■ WORK TO BE COMPLETED
What is needed here is an exact reprint of every record below.

■ Collected data entries

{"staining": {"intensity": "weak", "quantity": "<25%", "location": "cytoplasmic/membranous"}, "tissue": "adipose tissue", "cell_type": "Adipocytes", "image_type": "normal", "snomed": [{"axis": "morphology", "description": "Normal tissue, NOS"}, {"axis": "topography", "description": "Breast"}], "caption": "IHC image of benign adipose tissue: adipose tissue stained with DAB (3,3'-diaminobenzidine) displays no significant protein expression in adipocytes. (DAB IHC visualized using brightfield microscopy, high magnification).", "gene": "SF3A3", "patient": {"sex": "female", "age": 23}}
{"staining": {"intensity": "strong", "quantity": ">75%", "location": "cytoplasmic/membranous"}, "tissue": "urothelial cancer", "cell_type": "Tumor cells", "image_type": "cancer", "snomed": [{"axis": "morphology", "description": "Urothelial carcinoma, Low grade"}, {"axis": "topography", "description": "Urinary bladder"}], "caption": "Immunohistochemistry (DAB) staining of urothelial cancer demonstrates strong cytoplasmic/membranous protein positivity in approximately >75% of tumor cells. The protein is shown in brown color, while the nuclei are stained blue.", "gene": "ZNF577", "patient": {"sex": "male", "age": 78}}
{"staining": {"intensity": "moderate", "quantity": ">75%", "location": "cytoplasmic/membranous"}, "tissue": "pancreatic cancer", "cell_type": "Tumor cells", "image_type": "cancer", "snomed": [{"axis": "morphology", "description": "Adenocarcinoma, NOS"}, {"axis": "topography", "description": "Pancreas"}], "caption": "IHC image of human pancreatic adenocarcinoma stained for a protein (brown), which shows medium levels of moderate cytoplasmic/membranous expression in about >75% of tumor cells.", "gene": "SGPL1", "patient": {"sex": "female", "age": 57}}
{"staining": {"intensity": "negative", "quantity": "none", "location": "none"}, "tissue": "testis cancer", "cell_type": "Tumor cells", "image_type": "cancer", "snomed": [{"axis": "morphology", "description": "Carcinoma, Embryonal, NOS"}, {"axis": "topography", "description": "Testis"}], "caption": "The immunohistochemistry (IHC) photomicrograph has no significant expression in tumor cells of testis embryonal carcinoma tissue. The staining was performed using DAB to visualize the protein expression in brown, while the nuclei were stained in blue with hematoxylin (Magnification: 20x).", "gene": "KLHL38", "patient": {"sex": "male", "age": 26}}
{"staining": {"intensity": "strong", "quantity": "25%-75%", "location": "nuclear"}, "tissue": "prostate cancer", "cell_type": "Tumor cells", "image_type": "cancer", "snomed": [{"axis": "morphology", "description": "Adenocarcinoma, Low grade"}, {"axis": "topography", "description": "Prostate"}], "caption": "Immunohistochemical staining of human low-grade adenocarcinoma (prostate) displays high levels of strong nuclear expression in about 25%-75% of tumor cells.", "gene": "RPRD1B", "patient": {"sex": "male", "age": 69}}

■ RESPONSE TO THIS EXERCISE
{"staining": {"intensity": "weak", "quantity": "<25%", "location": "cytoplasmic/membranous"}, "tissue": "adipose tissue", "cell_type": "Adipocytes", "image_type": "normal", "snomed": [{"axis": "morphology", "description": "Normal tissue, NOS"}, {"axis": "topography", "description": "Breast"}], "caption": "IHC image of benign adipose tissue: adipose tissue stained with DAB (3,3'-diaminobenzidine) displays no significant protein expression in adipocytes. (DAB IHC visualized using brightfield microscopy, high magnification).", "gene": "SF3A3", "patient": {"sex": "female", "age": 23}}
{"staining": {"intensity": "strong", "quantity": ">75%", "location": "cytoplasmic/membranous"}, "tissue": "urothelial cancer", "cell_type": "Tumor cells", "image_type": "cancer", "snomed": [{"axis": "morphology", "description": "Urothelial carcinoma, Low grade"}, {"axis": "topography", "description": "Urinary bladder"}], "caption": "Immunohistochemistry (DAB) staining of urothelial cancer demonstrates strong cytoplasmic/membranous protein positivity in approximately >75% of tumor cells. The protein is shown in brown color, while the nuclei are stained blue.", "gene": "ZNF577", "patient": {"sex": "male", "age": 78}}
{"staining": {"intensity": "moderate", "quantity": ">75%", "location": "cytoplasmic/membranous"}, "tissue": "pancreatic cancer", "cell_type": "Tumor cells", "image_type": "cancer", "snomed": [{"axis": "morphology", "description": "Adenocarcinoma, NOS"}, {"axis": "topography", "description": "Pancreas"}], "caption": "IHC image of human pancreatic adenocarcinoma stained for a protein (brown), which shows medium levels of moderate cytoplasmic/membranous expression in about >75% of tumor cells.", "gene": "SGPL1", "patient": {"sex": "female", "age": 57}}
{"staining": {"intensity": "negative", "quantity": "none", "location": "none"}, "tissue": "testis cancer", "cell_type": "Tumor cells", "image_type": "cancer", "snomed": [{"axis": "morphology", "description": "Carcinoma, Embryonal, NOS"}, {"axis": "topography", "description": "Testis"}], "caption": "The immunohistochemistry (IHC) photomicrograph has no significant expression in tumor cells of testis embryonal carcinoma tissue. The staining was performed using DAB to visualize the protein expression in brown, while the nuclei were stained in blue with hematoxylin (Magnification: 20x).", "gene": "KLHL38", "patient": {"sex": "male", "age": 26}}
{"staining": {"intensity": "strong", "quantity": "25%-75%", "location": "nuclear"}, "tissue": "prostate cancer", "cell_type": "Tumor cells", "image_type": "cancer", "snomed": [{"axis": "morphology", "description": "Adenocarcinoma, Low grade"}, {"axis": "topography", "description": "Prostate"}], "caption": "Immunohistochemical staining of human low-grade adenocarcinoma (prostate) displays high levels of strong nuclear expression in about 25%-75% of tumor cells.", "gene": "RPRD1B", "patient": {"sex": "male", "age": 69}}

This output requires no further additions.